I have tried mounting blob-storage, however that is very slow.
In Azure, data disks can only be attached to a small number of VMs (max 3-10) → I cannot mount a data disk to all my VMs.

My questions are:

  • Does my approach for fetching and caching data make sense with ray?
  • How can I configure disk sizes?
  • How can I share a large cache between all nodes?

I feel like my understanding of how to use ray with large amounts of data is off, so a clarification how this is supposed to be done in ray would be appreciated!

Thank you!

1 Like

@gramhagen hey, do you have any insight on how this user can better leverage Azure?

@M_S have you tried using Ray Datasets? I think it should fit your use case well.

As Cade mentioned above, Ray Dataset is built for this type of problem and we’re working on Ray AI Runtime to facilitate distributed data IO + processing + ingest into trainers. You can try it out on our nightly wheels with docs: Setting up Data Ingest — Ray 3.0.0.dev0

Hi @cade, @Jiao_Dong

I did look into ray datasets a bit but not extensively.
I think in terms of fetching speed there would be no difference to what I am doing now, since I would just use ray-datasets as a wrapper around my fetching via http and then applying transforms.
Or is there another big advantage of datasets I am missing here (except of course that ray internally probably has nicer APIs when working with datasets)? Are they better at distributing the data loading to different nodes than a worker pool that is designed to do just that is?

Also, can you comment on my point about video/image data and caching those somehow on disks?
Is there a way to use bigger disks in the VMs? Currently I have to fetch them via the network every time but I would prefer to have them cached on disk during training.


I think there are 3 options for expanding capacity.
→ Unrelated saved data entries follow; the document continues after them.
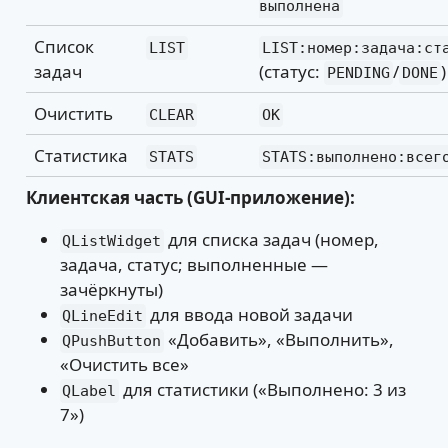
выполнена
Список
LIST
LIST:номер:задача:ст
задач
(статус:
/
)
PENDING
DONE
Очистить
CLEAR
OK
Статистика
STATS
STATS:выполнено:всег
Клиентская часть (GUI-приложение):
для списка задач (номер,
QListWidget
задача, статус; выполненные —
зачёркнуты)
для ввода новой задачи
QLineEdit
«Добавить», «Выполнить»,
QPushButton
«Очистить все»
для статистики («Выполнено: 3 из
QLabel
7»)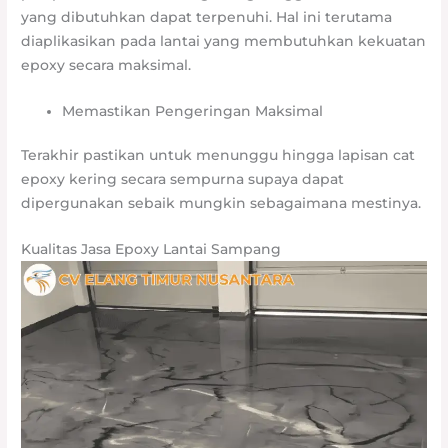
yang dibutuhkan dapat terpenuhi. Hal ini terutama
diaplikasikan pada lantai yang membutuhkan kekuatan
epoxy secara maksimal.
Memastikan Pengeringan Maksimal
Terakhir pastikan untuk menunggu hingga lapisan cat
epoxy kering secara sempurna supaya dapat
dipergunakan sebaik mungkin sebagaimana mestinya.
Kualitas Jasa Epoxy Lantai Sampang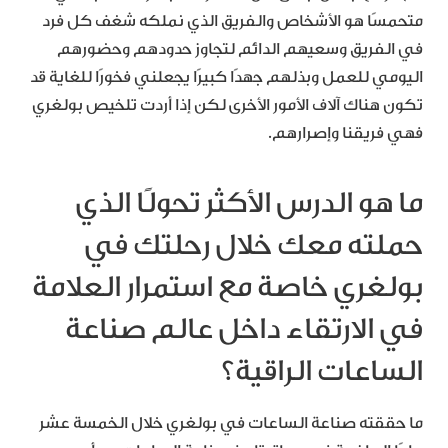
متحمسًا هو الأشخاص والفريق الذي نملكه شغف كل فرد
في الفريق وسعيهم الدائم لتجاوز حدودهم وحضورهم
اليومي للعمل وبذلهم جهدًا كبيرًا يجعلني فخورًا للغاية قد
تكون هناك آلاف الأمور الأخرى لكن إذا أردت تلخيص بولغري
فهي فريقنا وإصرارهم.
ما هو الدرس الأكثر تحولًا الذي
حملته معك خلال رحلتك في
بولغري خاصة مع استمرار العلامة
في الارتقاء داخل عالم صناعة
الساعات الراقية؟
ما حققته صناعة الساعات في بولغري خلال الخمسة عشر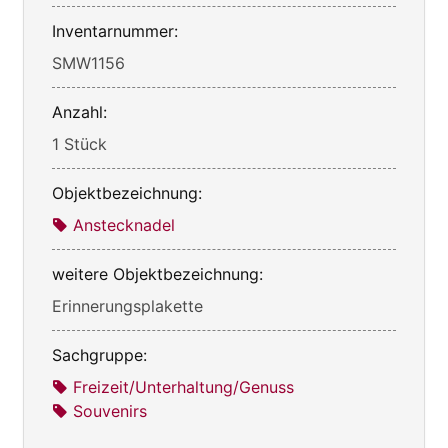
Inventarnummer:
SMW1156
Anzahl:
1 Stück
Objektbezeichnung:
Anstecknadel
weitere Objektbezeichnung:
Erinnerungsplakette
Sachgruppe:
Freizeit/Unterhaltung/Genuss
Souvenirs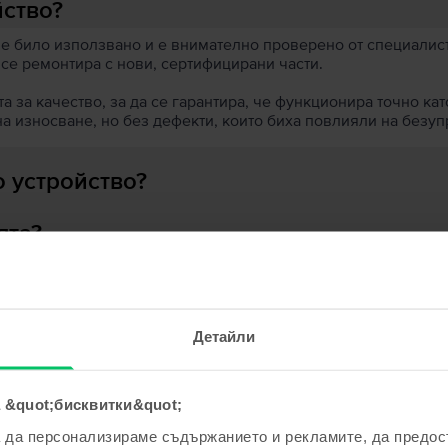
йство?
 е било използвано и е внимателно проверено от специалисти
 се ремонтира с нови, сертифицирани части.
 за качество, за да се гарантира, че функционира точно кат
на износване, но без дефекти, които биха повлияли на безу
 устройство?
ята?
Детайли
ходни продукти с твоето търсе
 &quot;бисквитки&quot;
а да персонализираме съдържанието и рекламите, да предо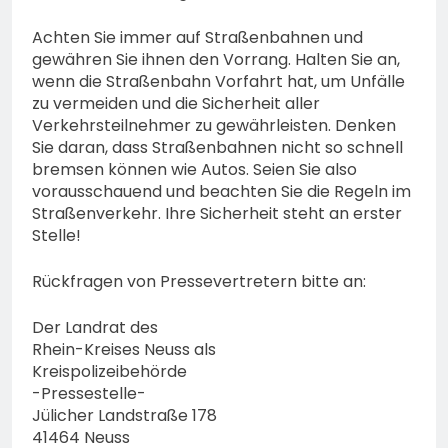
Achten Sie immer auf Straßenbahnen und
gewähren Sie ihnen den Vorrang. Halten Sie an,
wenn die Straßenbahn Vorfahrt hat, um Unfälle
zu vermeiden und die Sicherheit aller
Verkehrsteilnehmer zu gewährleisten. Denken
Sie daran, dass Straßenbahnen nicht so schnell
bremsen können wie Autos. Seien Sie also
vorausschauend und beachten Sie die Regeln im
Straßenverkehr. Ihre Sicherheit steht an erster
Stelle!
Rückfragen von Pressevertretern bitte an:
Der Landrat des
Rhein-Kreises Neuss als
Kreispolizeibehörde
-Pressestelle-
Jülicher Landstraße 178
41464 Neuss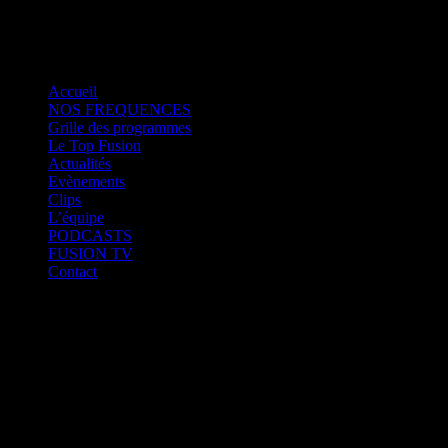
play_arrow
Fusion Paris
Accueil
NOS FREQUENCES
Grille des programmes
Le Top Fusion
Actualités
Evènements
Clips
L’équipe
PODCASTS
FUSION TV
Contact
play_arrow
Fusion Martinique
play_arrow
Fusion Saint-Martin
play_arrow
  1. Mount a file share as a network drive to existing nodes: Mount SMB Azure file share on Linux | Microsoft Docs
  2. Add data disks to exiting nodes: Attach a data disk to a Linux VM - Azure Virtual Machines | Microsoft Docs
  3. Modify azure-vm template and rebuild ray wheel, then use new wheel during deployment.
    Adding “diskSizeGB: XX” to this property (ray/azure-vm-template.json at e4a4f7de70e0105d94ff732215e252da3765e1fc · ray-project/ray · GitHub) will let you set the desired os disk size. Or add a section for a data disk, see reference here: Microsoft.Compute/virtualMachines 2018-10-01 - Bicep & ARM template reference | Microsoft Docs

1 and 2 are easy fixes, but require manual steps after cluster deployment and don’t really work well for autoscaling, so you would need to fix the min and max nodes of the cluster.
3 is a bit more complicated and ideally there would be a way to pass parameters from the ray yaml down to vm creation, but there’s no way to do that today.

1 Like

I’ve moved this over to the Ray Data category, hopefully @Jiao_Dong et al can give you what you need!